Ely cathedral is hugely impressive and hugely out of place.  It floats over the rooftops, completely out of proportion to the town below.  

"There are loads of people getting on at Ely," DILF warns.  "Best move your things."  They stow them behind the seat backs and a teenager slips in their place.  He moves off though, and a terribly posh girl whips out her laptop and takes his place.  Surprisingly we then reverse, and I'm going backwards again.  Old Lady's phone burrs and tinkles but she doesn't notice; when she does she holds it with the delicacy of a woman afraid it may explode.

Posh girl is now chatting animatedly to Small Bald about Steeleye bloody Span and Quadrangle.  There is no escape for me.  They went to see them at the Royal Exchange.  DILF is disinterested, confirming his status as the Best One.

In the sky, a fighter jet, flying so flat, so fast, not doing that thing where planes seem to go slow in the distance.  This is fast.  It banks and curves away.  

Now Posh Girl is chatting to the guard about the flooding.  Everyone can just make chat.

Lakenheath!  Octopussy!  Ridiculously thrilled.  Explains the fighter jet anyway.  Posh Girl and Small Bald are really deep in conversation now.  Meanwhile Crochet and Old Lady discuss knitting.  "Do you knit for your grandchildren?"

"No.  They're allergic to wool, for a start."
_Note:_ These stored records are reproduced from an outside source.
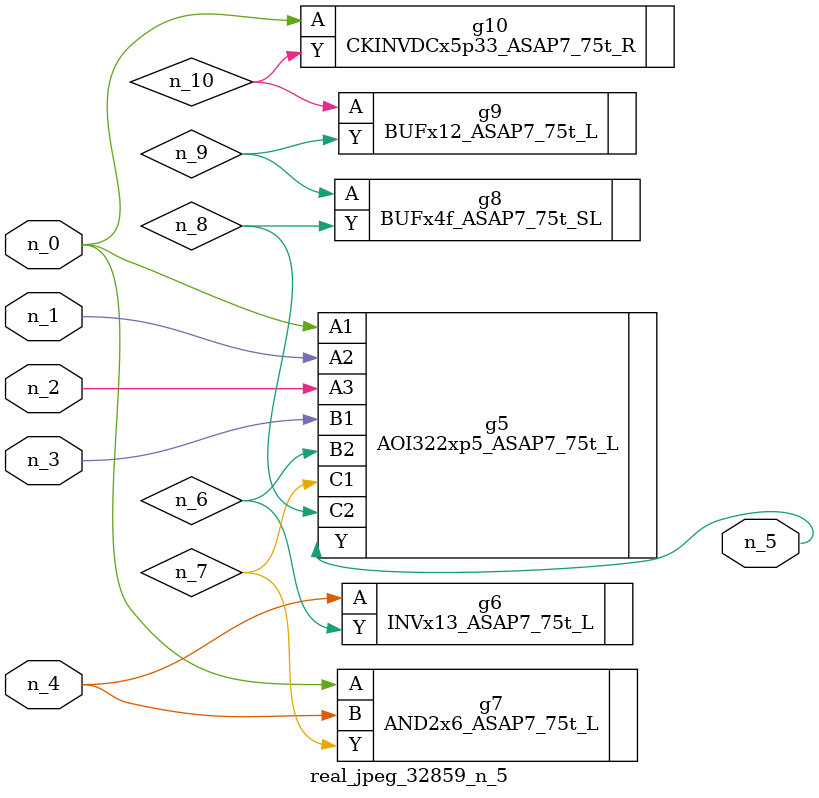
<source format=v>
module real_jpeg_32859_n_5 (n_4, n_0, n_1, n_2, n_3, n_5);

input n_4;
input n_0;
input n_1;
input n_2;
input n_3;

output n_5;

wire n_8;
wire n_6;
wire n_7;
wire n_10;
wire n_9;

AOI322xp5_ASAP7_75t_L g5 ( 
.A1(n_0),
.A2(n_1),
.A3(n_2),
.B1(n_3),
.B2(n_6),
.C1(n_7),
.C2(n_8),
.Y(n_5)
);

AND2x6_ASAP7_75t_L g7 ( 
.A(n_0),
.B(n_4),
.Y(n_7)
);

CKINVDCx5p33_ASAP7_75t_R g10 ( 
.A(n_0),
.Y(n_10)
);

INVx13_ASAP7_75t_L g6 ( 
.A(n_4),
.Y(n_6)
);

BUFx4f_ASAP7_75t_SL g8 ( 
.A(n_9),
.Y(n_8)
);

BUFx12_ASAP7_75t_L g9 ( 
.A(n_10),
.Y(n_9)
);


endmodule
</source>
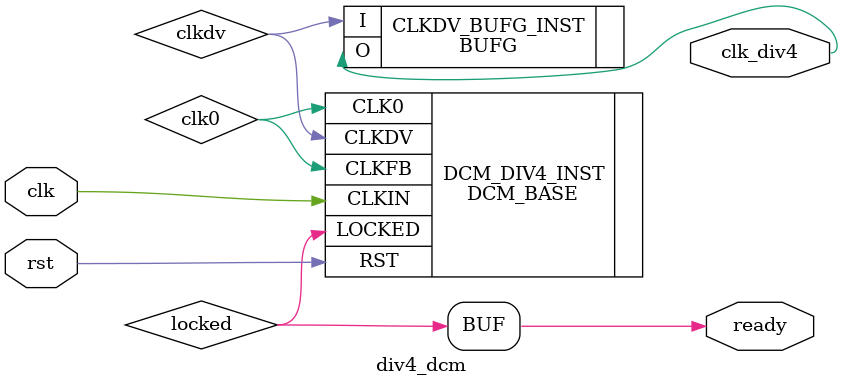
<source format=v>
`timescale 1ns / 1ps
`default_nettype none
module div4_dcm(//outputs
					clk_div4, ready,
					//inputs
					clk, rst );
	
	//outputs
	output clk_div4, ready;
	//inputs
	input clk, rst; //asynchronous active High reset
	 
	wire locked, clk0, clkdv;
	
	assign ready = locked;

	BUFG CLKDV_BUFG_INST (.I(clkdv),
								 .O(clk_div4));
								 
	DCM_BASE DCM_DIV4_INST (.CLKIN(clk),
								 .CLKFB(clk0),
								 .CLK0(clk0),
								 .RST(rst),
								 .CLKDV(clkdv),
								 .LOCKED(locked));
								 
	defparam DCM_DIV4_INST.CLK_FEEDBACK = "1X";
	defparam DCM_DIV4_INST.CLKDV_DIVIDE = 4;
	defparam DCM_DIV4_INST.CLKIN_DIVIDE_BY_2 = "FALSE";
	defparam DCM_DIV4_INST.CLKIN_PERIOD = 10.000; //nanoseconds
	defparam DCM_DIV4_INST.CLKOUT_PHASE_SHIFT = "NONE";
	defparam DCM_DIV4_INST.DESKEW_ADJUST = "SYSTEM_SYNCHRONOUS";
	defparam DCM_DIV4_INST.DFS_FREQUENCY_MODE = "LOW";
	defparam DCM_DIV4_INST.DLL_FREQUENCY_MODE = "LOW";
	defparam DCM_DIV4_INST.DUTY_CYCLE_CORRECTION = "TRUE";
	defparam DCM_DIV4_INST.FACTORY_JF = 16'hF0F0;
	defparam DCM_DIV4_INST.PHASE_SHIFT = 0;
	defparam DCM_DIV4_INST.STARTUP_WAIT = "TRUE";

endmodule

</source>
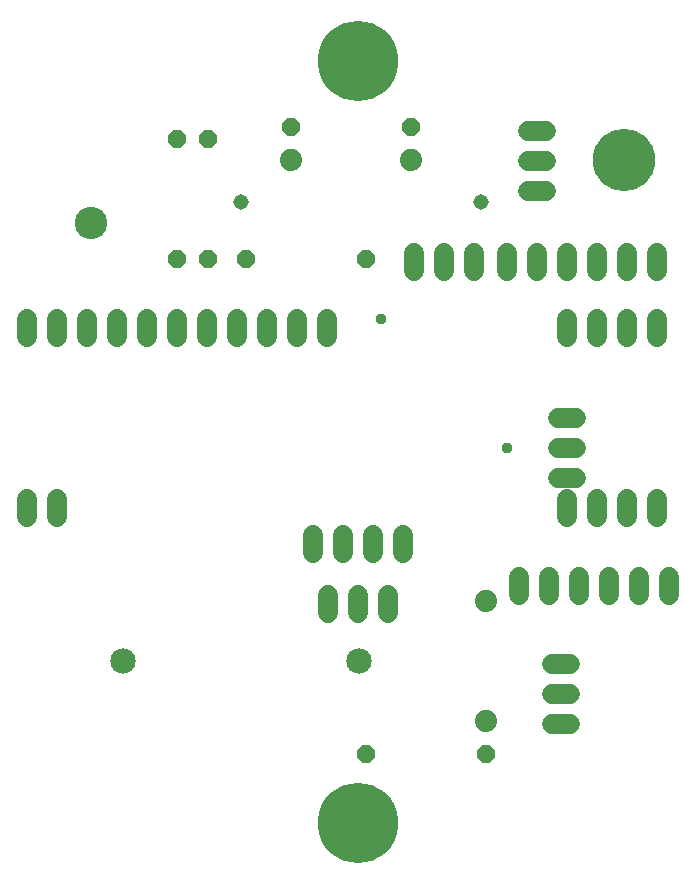
<source format=gbr>
G04 EAGLE Gerber RS-274X export*
G75*
%MOMM*%
%FSLAX34Y34*%
%LPD*%
%INSoldermask Bottom*%
%IPPOS*%
%AMOC8*
5,1,8,0,0,1.08239X$1,22.5*%
G01*
%ADD10C,6.807200*%
%ADD11C,2.743200*%
%ADD12C,5.283200*%
%ADD13C,2.153200*%
%ADD14C,1.879600*%
%ADD15C,1.727200*%
%ADD16P,1.649562X8X22.500000*%
%ADD17P,1.649562X8X112.500000*%
%ADD18P,1.649562X8X202.500000*%
%ADD19C,1.311200*%
%ADD20C,0.959600*%


D10*
X552450Y-33020D03*
D11*
X326390Y474980D03*
D10*
X552450Y612140D03*
D12*
X777240Y528320D03*
D13*
X352840Y104140D03*
X552840Y104140D03*
D14*
X596900Y528320D03*
X495300Y528320D03*
X660400Y53340D03*
X660400Y154940D03*
D15*
X271780Y226060D02*
X271780Y241300D01*
X297180Y241300D02*
X297180Y226060D01*
X721360Y309880D02*
X736600Y309880D01*
X736600Y284480D02*
X721360Y284480D01*
X721360Y259080D02*
X736600Y259080D01*
X577850Y160020D02*
X577850Y144780D01*
X552450Y144780D02*
X552450Y160020D01*
X527050Y160020D02*
X527050Y144780D01*
X805180Y434340D02*
X805180Y449580D01*
X779780Y449580D02*
X779780Y434340D01*
X754380Y434340D02*
X754380Y449580D01*
X728980Y449580D02*
X728980Y434340D01*
X703580Y434340D02*
X703580Y449580D01*
X678180Y449580D02*
X678180Y434340D01*
X815340Y175260D02*
X815340Y160020D01*
X789940Y160020D02*
X789940Y175260D01*
X764540Y175260D02*
X764540Y160020D01*
X739140Y160020D02*
X739140Y175260D01*
X713740Y175260D02*
X713740Y160020D01*
X688340Y160020D02*
X688340Y175260D01*
X590550Y195580D02*
X590550Y210820D01*
X565150Y210820D02*
X565150Y195580D01*
X539750Y195580D02*
X539750Y210820D01*
X514350Y210820D02*
X514350Y195580D01*
X271780Y378460D02*
X271780Y393700D01*
X297180Y393700D02*
X297180Y378460D01*
X322580Y378460D02*
X322580Y393700D01*
X347980Y393700D02*
X347980Y378460D01*
X373380Y378460D02*
X373380Y393700D01*
X398780Y393700D02*
X398780Y378460D01*
X424180Y378460D02*
X424180Y393700D01*
X449580Y393700D02*
X449580Y378460D01*
X474980Y378460D02*
X474980Y393700D01*
X500380Y393700D02*
X500380Y378460D01*
X525780Y378460D02*
X525780Y393700D01*
X728980Y393700D02*
X728980Y378460D01*
X754380Y378460D02*
X754380Y393700D01*
X779780Y393700D02*
X779780Y378460D01*
X805180Y378460D02*
X805180Y393700D01*
X728980Y241300D02*
X728980Y226060D01*
X754380Y226060D02*
X754380Y241300D01*
X779780Y241300D02*
X779780Y226060D01*
X805180Y226060D02*
X805180Y241300D01*
X650240Y434340D02*
X650240Y449580D01*
X624840Y449580D02*
X624840Y434340D01*
X599440Y434340D02*
X599440Y449580D01*
X695960Y501650D02*
X711200Y501650D01*
X711200Y527050D02*
X695960Y527050D01*
X695960Y552450D02*
X711200Y552450D01*
X716280Y50800D02*
X731520Y50800D01*
X731520Y76200D02*
X716280Y76200D01*
X716280Y101600D02*
X731520Y101600D01*
D16*
X495300Y556260D03*
X596900Y556260D03*
X558800Y25400D03*
X660400Y25400D03*
D17*
X425450Y444500D03*
X425450Y546100D03*
X398780Y444500D03*
X398780Y546100D03*
D18*
X558800Y444500D03*
X457200Y444500D03*
D19*
X453390Y492760D03*
X656590Y492760D03*
D20*
X571500Y393700D03*
X678180Y284480D03*
M02*

</source>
Thetford station, advertising the Dad's Army museum.  Penultimate but still three quarters of an hour to go.  There's nothing.  Nothing in between.  It's different to the north where there's landscape and scenery and life.  Houses in the middle of nowhere.  Here it's just emptiness.  Fields and trees.  Little life.

Middle-aged Son has pulled on a bomber jacket; he's ready to leave.  His mum has woken up too, and stares out the window.

I've had enough.  Also Small Bald's voice is starting to go through me.  I feel awkward for the girl.  When the men were talking it was fine but now it's weird.  They explain their story to Meryl (that's her name) - that they went to grammar school together and now they meet up once a year to do something train related.  They're embarrassed, and Meryl picks up on it, but Small Bald doesn't, and tries to get them to whip out their old pictures.  They refuse, so he describes the picture instead; black and white, four of them, at Carlisle station trainspotting.  They're meeting three friends so I wonder who was left out.

The ladies have packed up their reading and their hobbycraft; we're all ready for the end.  Finally I give in and put on a podcast again, RHLSTP, because I can't take any more.  I adjust my seat and realise the ladies are dozing.  All this way and right at the death they decide to sleep.  Anxieties again; do I wake them at Norwich?  Although I have to because I'm trapped.  I keep catching Middle-aged Son's eye, or is he catching mine?  He doesn't seem happy either.  Have I missed something?  Have I done something?  Unless he snuck a look at my notebook while I was in the loo.  Could be possible.  Now I feel a bit guilty.  Sod it; I'm never meeting these people again.  

The endless skies are darkening now as we approach Norwich - hopefully not a sign.  My phone power is low.  I glanced over at the Old Lady and she opened her eyes at that exact moment, which was awkward.  Farms, a load of chicken coops.  Small Bald goes to the toilet and the conversation dies.  Big Bald is forced to lean in and take over the chat.  Horses gathered under a bridge.  Big Bald appears to be explaining the etymology of the word "tramp"; I missed how this came up and now I'm desperately trying to work it out.  A gravel plant as we come into Norwich, crossing the river and passing the depot.  Time to wake up and go.

3 comments:

diamond geezer said...

You should write more often* about train journeys in forensic anecdotal depth. I felt like I was with you on that one, right down to the smell of room temperature bread.

* when possible

Chris P said...

The journey sounds ghastly. Horrible memories of being trapped in a carriage with 2 screeching hen parties all the way from Cleethorpes to Manchester.

Robert said...

I regret to inform you that I will be the hot one.